*** GIVEN RECORDS ***

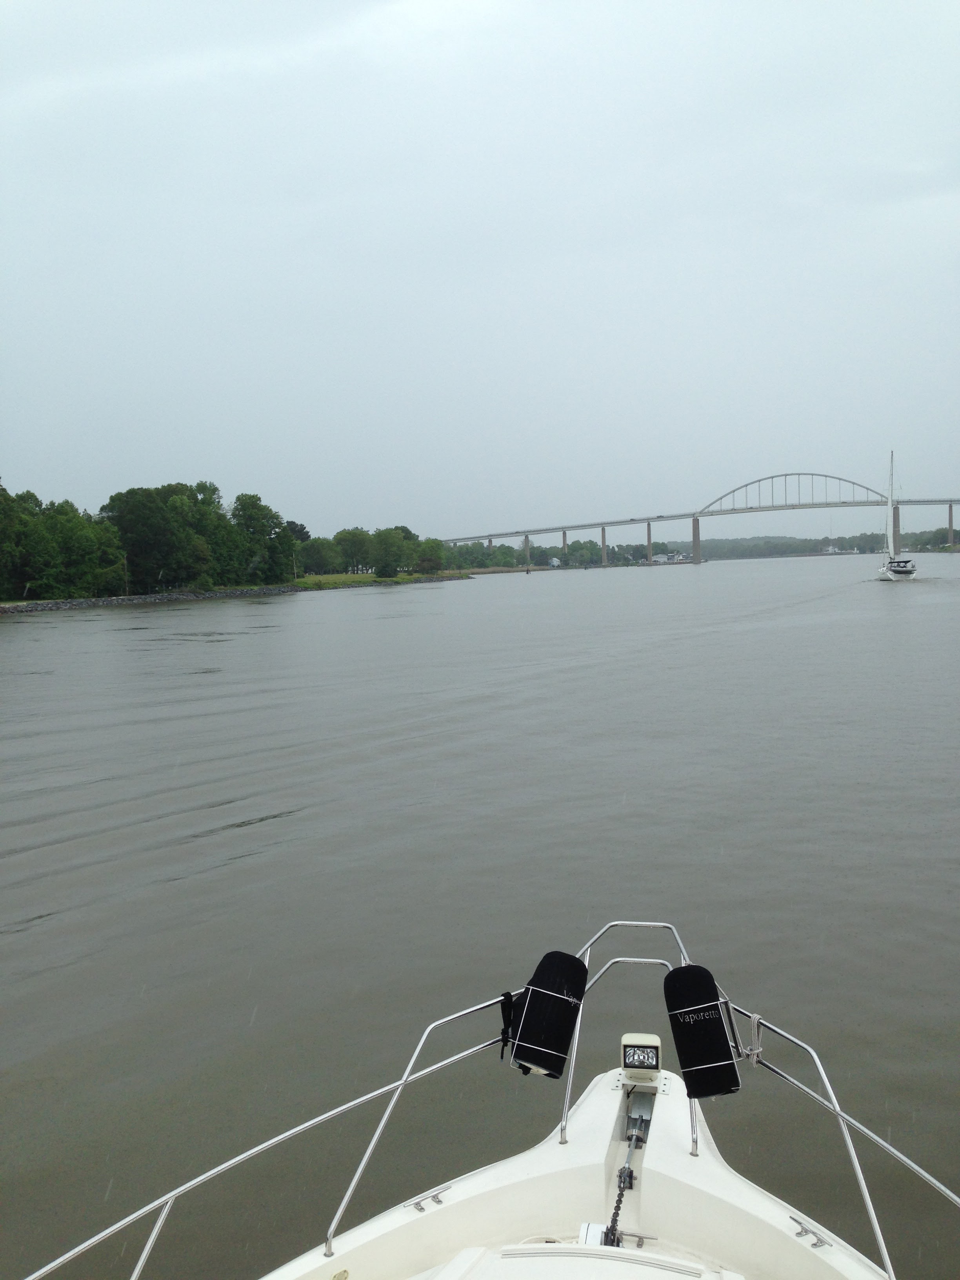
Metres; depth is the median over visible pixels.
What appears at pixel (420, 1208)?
cleat
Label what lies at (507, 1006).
strap
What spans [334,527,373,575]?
tree
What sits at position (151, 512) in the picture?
tree
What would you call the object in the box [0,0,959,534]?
sky
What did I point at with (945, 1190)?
bow railing
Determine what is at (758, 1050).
rope
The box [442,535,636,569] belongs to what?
tree line
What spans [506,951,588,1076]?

*** End of GIVEN RECORDS ***

#### [ASSIGNMENT]
Beginning at the line that contains "What sits at", transcribe every line through the end of the material exactly, leaving out all earlier lines.

#### [ANSWER TO THIS TASK]
What sits at position (151, 512) in the picture?
tree
What would you call the object in the box [0,0,959,534]?
sky
What did I point at with (945, 1190)?
bow railing
Determine what is at (758, 1050).
rope
The box [442,535,636,569] belongs to what?
tree line
What spans [506,951,588,1076]?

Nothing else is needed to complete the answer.